Typically, data models rely on DDLs to generate ER diagrams. But there's a catch: without primary keys and foreign keys, you’re left with an incomplete view.
That's where we come in.
"You might have to deal with many-to-many relationships or have a complex transactional data model with non-standard naming conventions forcing you to join fields like employee_id to person_id (which you wouldn’t know if the Sr. Engineer hadn’t told you).", SeattleDataGuy
Here's how we take it further:
Instead of just using DDLs, we also analyze SQL joins.
By examining how tables are joined in SQL queries, we can infer relationships and automatically populate the foreign keys and primary keys in your data model.
Examples
Example 1 - SaaS App
While existing data modeling tools typically rely solely on DDLs to create ER diagram, we automatically map out PK & FK keys from SQL JOINs.
Code
WITH tag_engagements AS (
SELECT
t.tag_name,
pt.photo_id,
COUNT(l.user_id) AS likes,
COUNT(c.id) AS comments
FROM tags t
JOIN photo_tags pt ON t.id = pt.tag_id
LEFT JOIN likes l ON pt.photo_id = l.photo_id
LEFT JOIN comments c ON pt.photo_id = c.photo_id
GROUP BY t.tag_name, pt.photo_id
)
SELECT
tag_name,
AVG(likes + comments) AS avg_engagement,
COUNT(*) AS hashtag_usage
FROM tag_engagements
GROUP BY tag_name
ORDER BY avg_engagement DESC;
Example 2 - Financial
It works with any non-id fields (e.g., ON t.currency = e.currency AND t.transaction_date = e.date;), as long as the query contains JOIN statements.
Code
CREATE TABLE normalized_transactions AS
SELECT
t.*,
CASE
WHEN t.currency = 'USD' THEN t.amount
ELSE t.amount * e.exchange_rate
END AS amount_usd
FROM clean_transactions t
LEFT JOIN exchange_rates e
ON t.currency = e.currency AND t.transaction_date = e.date;
CREATE TABLE monthly_financial_statements AS
SELECT
DATE_TRUNC('month', posting_date) AS month,
a.account_type,
SUM(CASE WHEN a.account_type IN ('Asset', 'Expense') THEN daily_net_change ELSE -daily_net_change END) AS net_change,
SUM(CASE WHEN a.account_type IN ('Asset', 'Expense') THEN running_balance ELSE -running_balance END) AS end_balance
FROM daily_account_balances b
JOIN accounts a ON b.account_id = a.account_id
GROUP BY DATE_TRUNC('month', posting_date), a.account_type;
Example 3 - SaaS App v2
Code
-- Total posts by users
SELECT SUM(user_posts.total_posts_per_user)

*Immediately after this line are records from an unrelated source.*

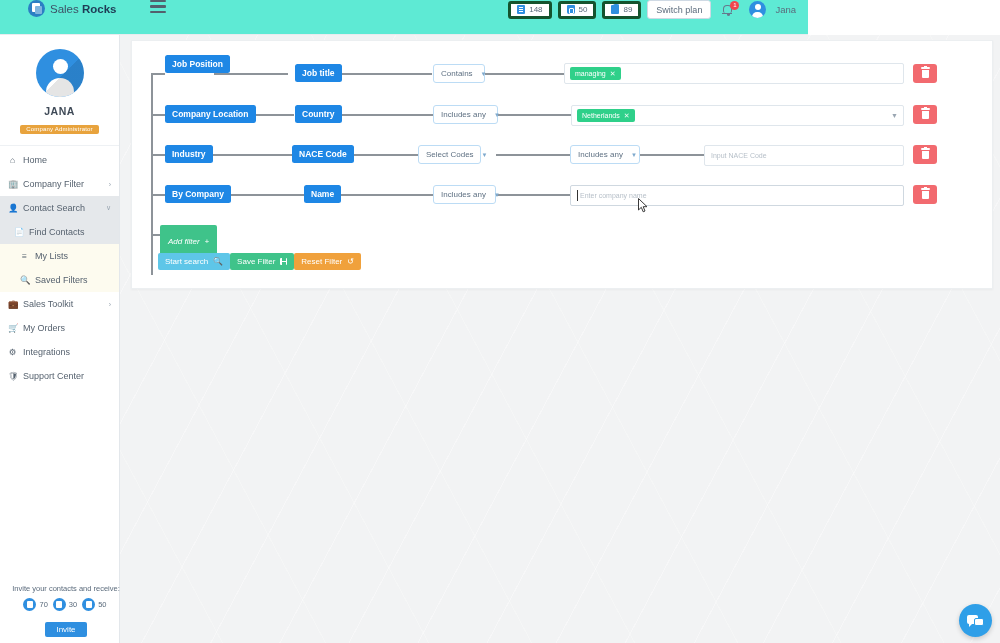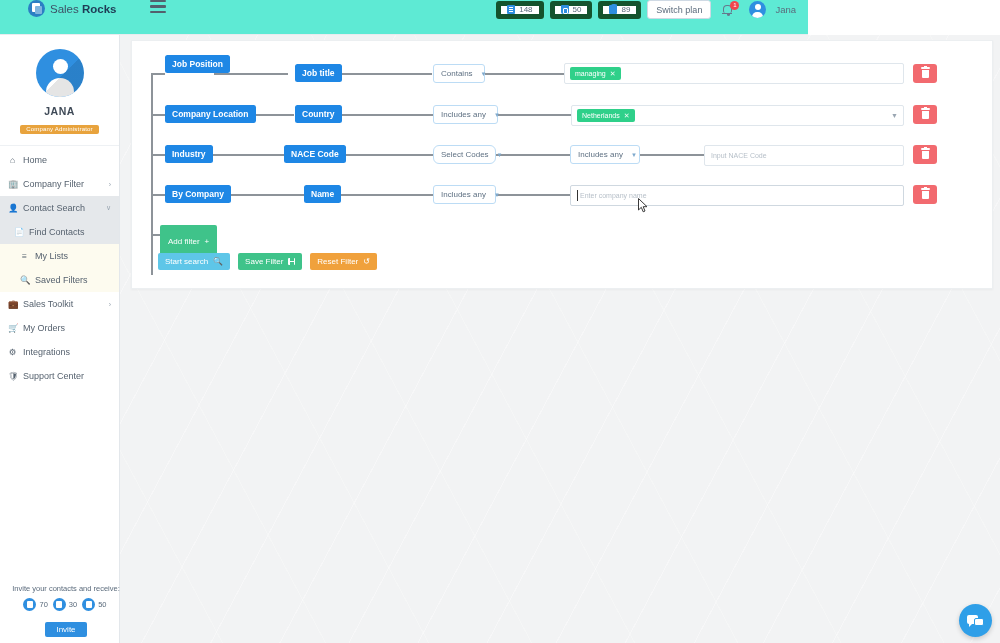--- a/index.html
+++ b/index.html
@@ -39,21 +39,21 @@
   }
   .hamburger span { display: block; height: 2.2px; background: #53606d; border-radius: 1px; }
 
   .top-right {
     margin-left: auto; margin-right: 8px;
     display: flex; align-items: center; gap: 6px;
   }
   .chip {
     display: flex; align-items: center; gap: 4px;
     height: 18px; padding: 0 6px;
-    border: 5px solid #14532d; border-radius: 3px;
+    border: 3px solid #14532d; border-radius: 3px;
     background: #fff; font-size: 8px; color: #5b6b7c;
   }
   .chip-ico {
     width: 8px; height: 9px; border-radius: 1px; background: #2f8fe0; position: relative;
   }
   .chip-ico.doc::after { content:""; position:absolute; left:2px; top:2px; width:4px; height:1px; background:#fff; box-shadow:0 2px 0 #fff,0 4px 0 #fff;}
   .chip-ico.lock { border-radius: 1px 1px 2px 2px; }
   .chip-ico.lock::after { content:""; position:absolute; left:2.2px; top:2.5px; width:3.5px; height:4px; border:1px solid #fff; border-radius:1px; }
   .chip-ico.bag::after { content:""; position:absolute; left:2px; top:-1.5px; width:4px; height:2px; border:1px solid #2f8fe0; border-bottom:0; border-radius:2px 2px 0 0;}
   .switch-plan {
@@ -208,23 +208,23 @@
   .trash::before {
     content: ""; position: absolute; left: -1px; top: -2.5px; width: 9px; height: 1.5px; background: #fff; border-radius: 1px;
   }
   .trash::after {
     content: ""; position: absolute; left: 2px; top: -4px; width: 3px; height: 1.5px; background: #fff;
   }
 
   .add-filter {
     position: absolute; left: 157px; top: 225px;
     height: 28px; padding: 16px 8px; background: #3fc38a; color: #fff;
-    font-size: 8px; border-radius: 2px; display: flex; align-items: center; gap: 5px; cursor: pointer;
-  }
-  .actions { position: absolute; left: 155px; top: 252px; display: flex; gap: 8px; }
+    font-size: 8px; border-radius: 2px; display: flex; align-items: center; gap: 5px; cursor: pointer; font-style: italic;
+  }
+  .actions { position: absolute; left: 155px; top: 252px; display: flex; }
   .act {
     height: 17px; padding: 0 7px; color: #fff; font-size: 8px;
     display: flex; align-items: center; gap: 5px; border-radius: 2px; cursor: pointer;
   }
   .act.search { background: #5ec6e8; }
   .act.save { background: #3fc38a; }
   .act.reset { background: #f0a13c; justify-content: space-between; }
   .act .gly { font-size: 8px; }
   .floppy {
     width: 7px; height: 7px; background: #fff; position: relative; border-radius: 1px;
@@ -419,22 +419,22 @@
         <span>Netherlands</span>
         <span class="x">✕</span>
       </span>
       <span class="caret-right">▼</span>
     </div>
     <div class="del-btn" style="left:781px;top:64px;">
       <span class="trash"></span>
     </div>
 
     <div class="node" style="left:33px;top:104px;">Industry</div>
-    <div class="node" style="left:152px;top:104px;">NACE Code</div>
-    <div class="select" style="left:301px;top:104px;width:63px;border-radius:6px;">
+    <div class="node" style="left:160px;top:104px;">NACE Code</div>
+    <div class="select" style="left:286px;top:104px;width:63px;">
       <span>Select Codes</span>
       <span class="caret">▼</span>
     </div>
     <div class="select" style="left:438px;top:104px;width:70px;">
       <span>Includes any</span>
       <span class="caret">▼</span>
     </div>
     <div class="textinput" style="left:572px;top:104px;width:200px;">Input NACE Code</div>
     <div class="del-btn" style="left:781px;top:104px;">
       <span class="trash"></span>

FROM (SELECT users.username,COUNT(photos.image_url) AS total_posts_per_user
FROM users
JOIN photos ON users.id = photos.user_id
GROUP BY users.id) AS user_posts;
-- User ranking by postings
SELECT users.username, COUNT(photos.image_url)
FROM users
JOIN photos ON users.id = photos.user_id
GROUP BY users.id
ORDER BY 2 DESC;
-- User segments based on their followings and the tags
WITH user_segments AS (
SELECT
u.id AS user_id,
COUNT(DISTINCT f.followee_id) AS following_count,
COUNT(DISTINCT pt.tag_id) AS tag_count
FROM
users u
LEFT JOIN follows f ON u.id = f.follower_id
LEFT JOIN photos p ON u.id = p.user_id
LEFT JOIN photo_tags pt ON p.id = pt.photo_id
GROUP BY u.id
)
SELECT
user_id,
CASE
WHEN following_count >= 1000 AND tag_count >= 100 THEN 'Influencers'
WHEN following_count >= 500 AND tag_count >= 50 THEN 'Active Users'
WHEN following_count >= 100 AND tag_count >= 30 THEN 'Engaged Users'
ELSE 'Casual Users'
END AS user_segment
FROM
user_segments;
-- Which hashtags are most effective in driving engagements?
WITH tag_engagements AS (
SELECT
t.tag_name,
pt.photo_id,
COUNT(l.user_id) AS likes,
COUNT(c.id) AS comments
FROM tags t
JOIN photo_tags pt ON t.id = pt.tag_id
LEFT JOIN likes l ON pt.photo_id = l.photo_id
LEFT JOIN comments c ON pt.photo_id = c.photo_id
GROUP BY t.tag_name, pt.photo_id
)
SELECT
tag_name,
AVG(likes + comments) AS avg_engagement,
COUNT(*) AS hashtag_usage
FROM tag_engagements
GROUP BY tag_name
ORDER BY avg_engagement DESC;